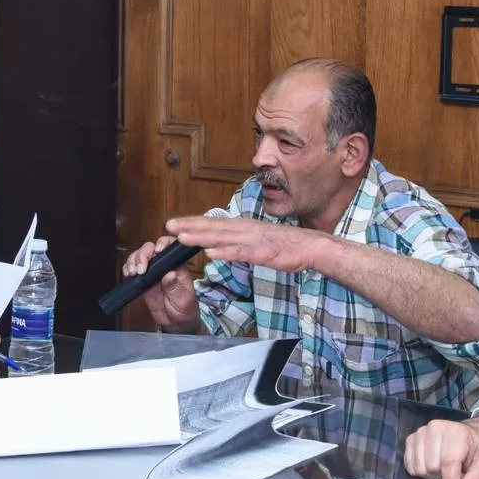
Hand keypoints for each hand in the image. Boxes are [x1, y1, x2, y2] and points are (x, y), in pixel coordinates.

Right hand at [122, 236, 199, 331]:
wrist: (176, 324)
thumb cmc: (185, 311)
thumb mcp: (184, 301)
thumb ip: (176, 288)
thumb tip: (170, 274)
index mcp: (178, 266)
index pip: (171, 246)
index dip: (162, 243)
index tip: (157, 252)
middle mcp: (164, 265)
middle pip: (151, 248)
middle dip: (143, 255)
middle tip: (141, 269)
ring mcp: (152, 272)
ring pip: (140, 256)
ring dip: (133, 260)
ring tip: (133, 273)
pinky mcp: (143, 280)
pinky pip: (132, 268)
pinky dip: (127, 268)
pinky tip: (128, 275)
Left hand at [166, 215, 327, 273]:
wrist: (310, 247)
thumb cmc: (283, 245)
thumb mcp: (255, 240)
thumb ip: (235, 241)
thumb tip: (216, 245)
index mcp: (242, 226)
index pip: (212, 224)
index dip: (191, 223)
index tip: (172, 224)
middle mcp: (244, 229)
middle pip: (212, 228)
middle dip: (189, 227)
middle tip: (168, 226)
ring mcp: (252, 240)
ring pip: (222, 238)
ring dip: (202, 237)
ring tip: (182, 238)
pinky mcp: (262, 252)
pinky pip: (241, 253)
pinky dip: (226, 253)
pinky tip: (212, 254)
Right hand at [403, 416, 478, 478]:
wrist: (468, 434)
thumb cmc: (476, 449)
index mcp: (456, 433)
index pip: (448, 463)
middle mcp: (435, 429)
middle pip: (431, 466)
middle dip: (442, 478)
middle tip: (454, 475)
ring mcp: (420, 433)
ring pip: (419, 467)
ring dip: (431, 475)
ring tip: (443, 470)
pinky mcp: (411, 438)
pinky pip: (409, 464)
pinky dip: (420, 471)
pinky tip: (431, 466)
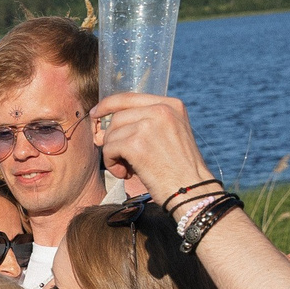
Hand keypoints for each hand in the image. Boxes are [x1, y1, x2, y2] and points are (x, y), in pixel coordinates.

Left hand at [89, 93, 215, 204]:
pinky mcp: (137, 144)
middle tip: (120, 158)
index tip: (96, 113)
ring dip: (113, 154)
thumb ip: (148, 122)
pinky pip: (109, 149)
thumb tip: (106, 125)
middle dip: (112, 138)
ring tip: (127, 169)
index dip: (108, 105)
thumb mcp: (171, 134)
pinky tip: (125, 174)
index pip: (129, 97)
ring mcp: (148, 125)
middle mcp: (161, 110)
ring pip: (111, 134)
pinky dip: (112, 164)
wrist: (193, 191)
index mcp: (171, 105)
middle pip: (117, 117)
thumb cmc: (180, 170)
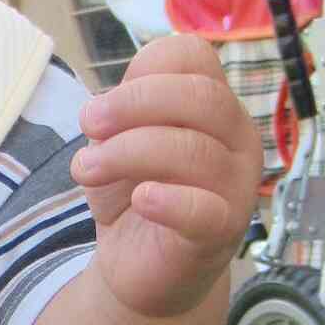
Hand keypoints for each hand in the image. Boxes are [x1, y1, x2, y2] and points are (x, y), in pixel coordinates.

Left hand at [70, 34, 262, 319]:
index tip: (104, 105)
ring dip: (125, 152)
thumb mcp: (118, 144)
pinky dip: (168, 201)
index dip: (144, 69)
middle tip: (89, 124)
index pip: (194, 57)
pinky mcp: (222, 232)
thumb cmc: (137, 194)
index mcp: (215, 106)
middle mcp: (236, 139)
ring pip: (193, 150)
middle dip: (132, 103)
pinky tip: (141, 200)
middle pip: (201, 96)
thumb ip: (118, 117)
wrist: (144, 266)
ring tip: (87, 169)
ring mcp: (236, 186)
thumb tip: (103, 111)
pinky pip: (204, 210)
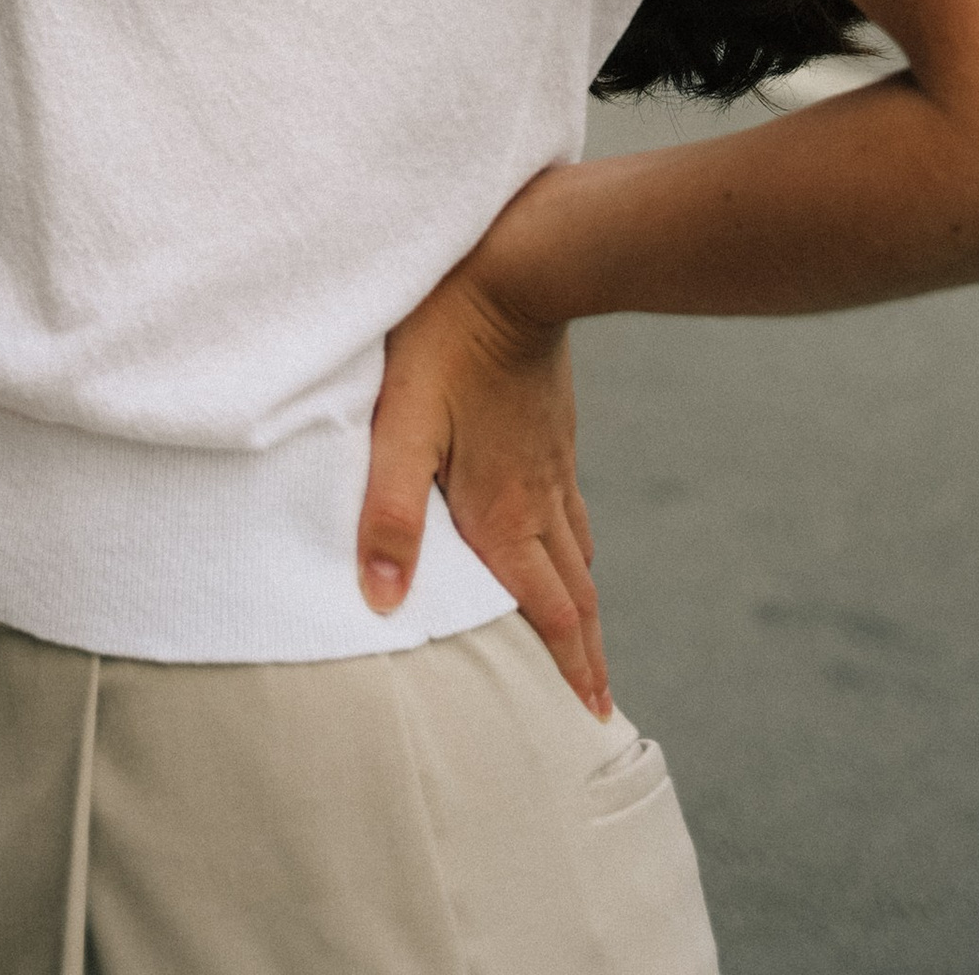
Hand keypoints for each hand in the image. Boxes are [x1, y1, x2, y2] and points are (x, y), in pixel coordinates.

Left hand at [357, 168, 612, 717]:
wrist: (519, 263)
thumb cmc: (446, 341)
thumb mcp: (401, 425)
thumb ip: (388, 513)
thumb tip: (380, 603)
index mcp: (506, 512)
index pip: (548, 609)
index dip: (568, 665)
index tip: (592, 715)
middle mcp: (540, 496)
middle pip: (574, 592)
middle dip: (585, 650)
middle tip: (599, 702)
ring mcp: (553, 460)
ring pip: (578, 549)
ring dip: (584, 602)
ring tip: (587, 635)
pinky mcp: (554, 426)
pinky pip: (572, 506)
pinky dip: (578, 546)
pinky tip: (568, 537)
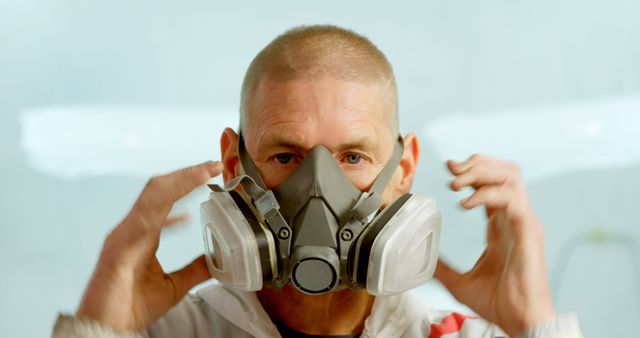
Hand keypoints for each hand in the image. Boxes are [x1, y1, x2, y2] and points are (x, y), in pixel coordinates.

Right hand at [76, 161, 222, 330]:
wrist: (108, 328)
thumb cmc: (131, 305)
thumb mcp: (175, 284)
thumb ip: (195, 268)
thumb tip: (216, 256)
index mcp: (144, 232)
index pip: (167, 196)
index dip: (188, 181)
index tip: (212, 171)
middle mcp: (133, 228)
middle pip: (160, 189)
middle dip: (187, 174)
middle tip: (213, 165)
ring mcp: (124, 236)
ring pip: (152, 199)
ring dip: (179, 184)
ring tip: (203, 174)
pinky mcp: (118, 251)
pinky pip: (142, 227)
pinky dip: (163, 217)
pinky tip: (184, 215)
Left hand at [434, 155, 555, 336]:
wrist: (519, 321)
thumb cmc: (499, 304)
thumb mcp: (459, 282)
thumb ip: (441, 267)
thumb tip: (421, 260)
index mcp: (502, 227)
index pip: (492, 185)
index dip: (471, 173)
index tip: (448, 169)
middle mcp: (514, 219)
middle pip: (503, 172)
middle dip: (476, 164)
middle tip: (451, 169)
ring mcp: (523, 222)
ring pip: (509, 177)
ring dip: (480, 173)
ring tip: (456, 183)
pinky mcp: (528, 230)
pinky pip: (510, 198)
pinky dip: (486, 194)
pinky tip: (466, 204)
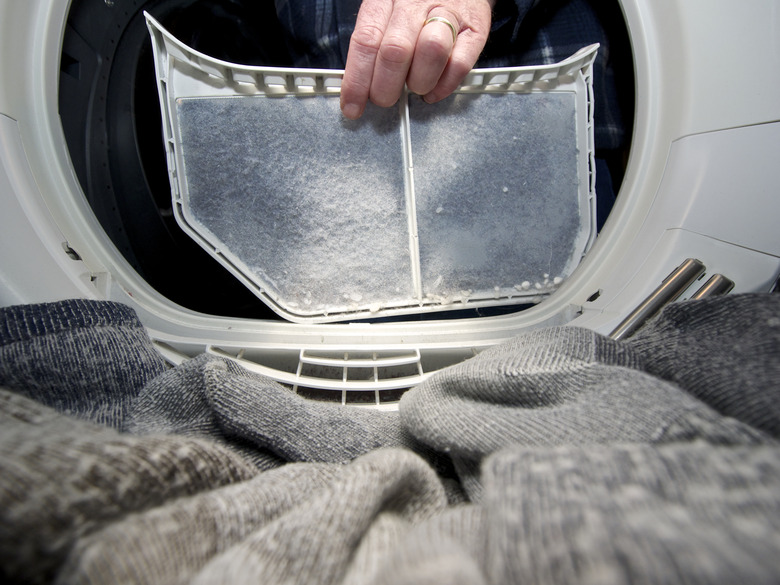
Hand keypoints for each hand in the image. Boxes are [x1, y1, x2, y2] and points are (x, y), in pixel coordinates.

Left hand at [340, 0, 494, 118]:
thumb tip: (356, 88)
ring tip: (415, 87)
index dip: (357, 80)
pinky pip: (459, 63)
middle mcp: (415, 2)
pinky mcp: (474, 28)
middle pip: (396, 50)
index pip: (365, 41)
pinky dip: (444, 86)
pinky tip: (434, 89)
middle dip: (386, 88)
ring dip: (419, 82)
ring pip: (431, 51)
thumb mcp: (387, 14)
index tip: (352, 106)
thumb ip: (372, 46)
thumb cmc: (417, 4)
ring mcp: (448, 12)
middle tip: (385, 97)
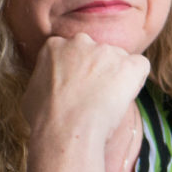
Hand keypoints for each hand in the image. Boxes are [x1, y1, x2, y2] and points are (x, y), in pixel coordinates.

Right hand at [21, 33, 148, 144]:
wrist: (65, 129)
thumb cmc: (44, 119)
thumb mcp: (32, 94)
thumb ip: (44, 82)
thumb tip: (48, 90)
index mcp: (54, 46)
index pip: (72, 52)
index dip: (77, 72)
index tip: (76, 90)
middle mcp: (80, 42)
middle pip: (96, 53)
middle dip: (97, 71)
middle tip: (92, 97)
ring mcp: (106, 51)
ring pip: (118, 60)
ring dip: (115, 78)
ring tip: (106, 105)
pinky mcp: (129, 64)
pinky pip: (140, 67)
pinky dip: (136, 81)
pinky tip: (124, 98)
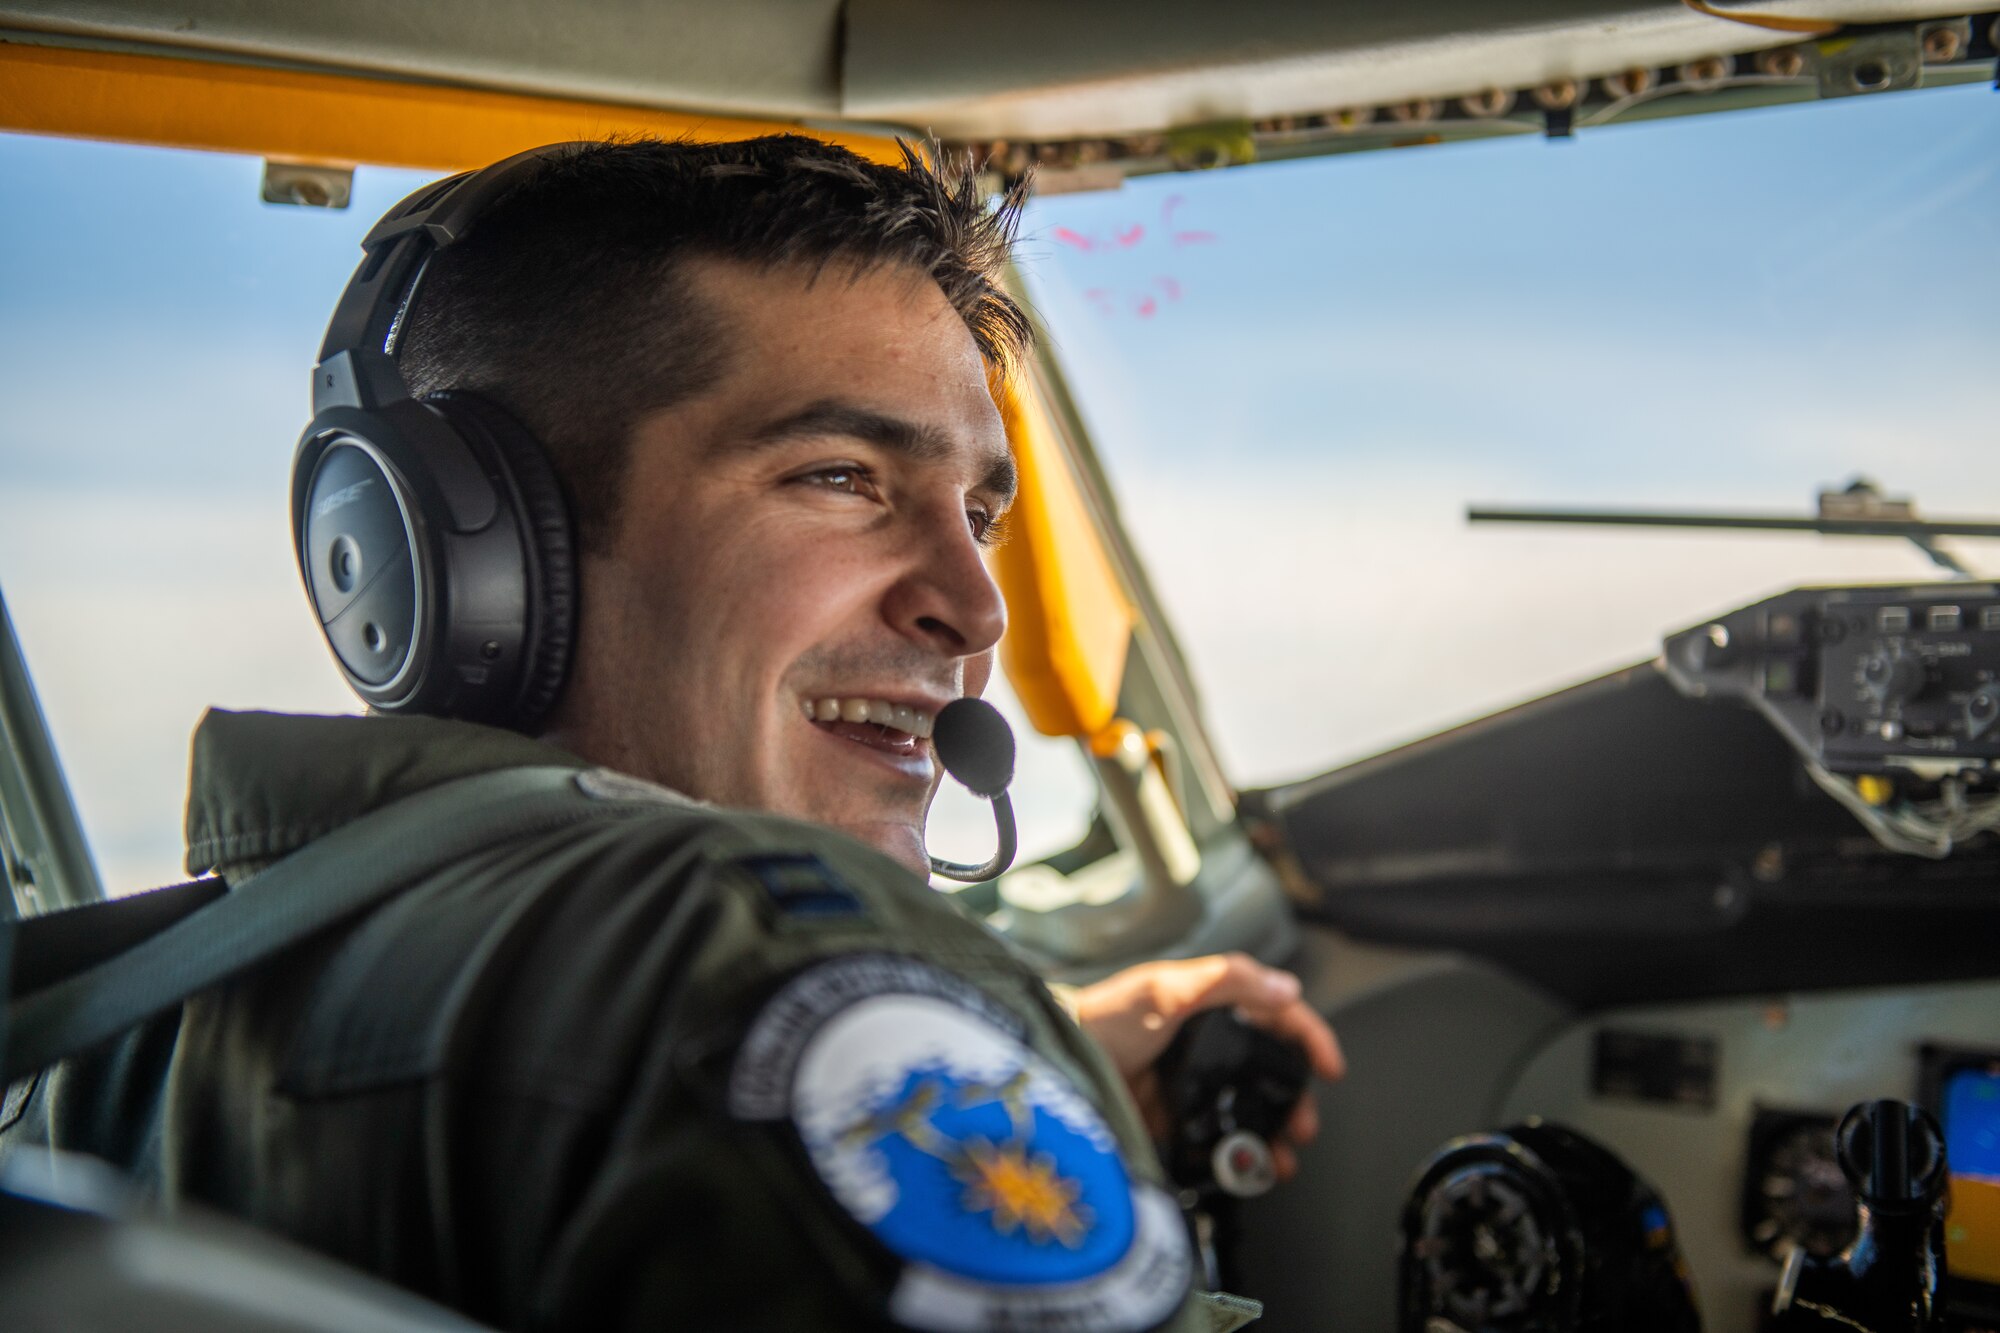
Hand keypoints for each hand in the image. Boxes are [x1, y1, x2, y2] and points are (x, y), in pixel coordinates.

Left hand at [1069, 952, 1343, 1181]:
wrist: (1056, 1064)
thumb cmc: (1103, 1018)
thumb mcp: (1166, 989)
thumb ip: (1227, 981)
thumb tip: (1285, 987)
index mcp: (1209, 1002)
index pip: (1275, 1015)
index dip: (1309, 1038)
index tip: (1330, 1068)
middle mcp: (1204, 1040)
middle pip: (1267, 1070)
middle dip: (1294, 1100)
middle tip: (1302, 1127)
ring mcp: (1188, 1081)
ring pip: (1244, 1107)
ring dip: (1268, 1133)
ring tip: (1278, 1160)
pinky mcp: (1170, 1116)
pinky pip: (1211, 1135)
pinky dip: (1232, 1152)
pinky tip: (1242, 1169)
--------------------
TASK.
Start with the first line of the records above and end with the line containing "thumb tip: (216, 245)". Output those lines exactly, pictures excluded.

EXERCISE ANSWER.
Hand keypoints for each hand in the image. Boxes are [x1, y1, x2, y2] and points are (x, y), in pixel coordinates.

Right hand at [122, 236, 199, 331]:
wrist: (176, 324)
thumb cmc: (185, 311)
thumb mcp: (184, 301)
thumb ip: (176, 288)
thumb tip: (170, 274)
index mcp: (178, 266)
index pip: (171, 246)
index dip: (162, 243)
index tip: (157, 252)
middle mcp: (164, 265)
middle pip: (151, 248)
middle dip: (143, 255)
middle tip: (141, 269)
ring mcp: (152, 272)
ring pip: (140, 256)
ring dip: (133, 260)
ring tip: (133, 273)
pinky mcp: (143, 280)
pinky pip: (132, 268)
pinky dip: (127, 268)
pinky tip: (128, 275)
Left hand at [166, 215, 327, 273]:
wrist: (310, 247)
thumb cmc: (283, 245)
thumb mcp: (255, 240)
thumb ip: (235, 241)
thumb tip: (216, 245)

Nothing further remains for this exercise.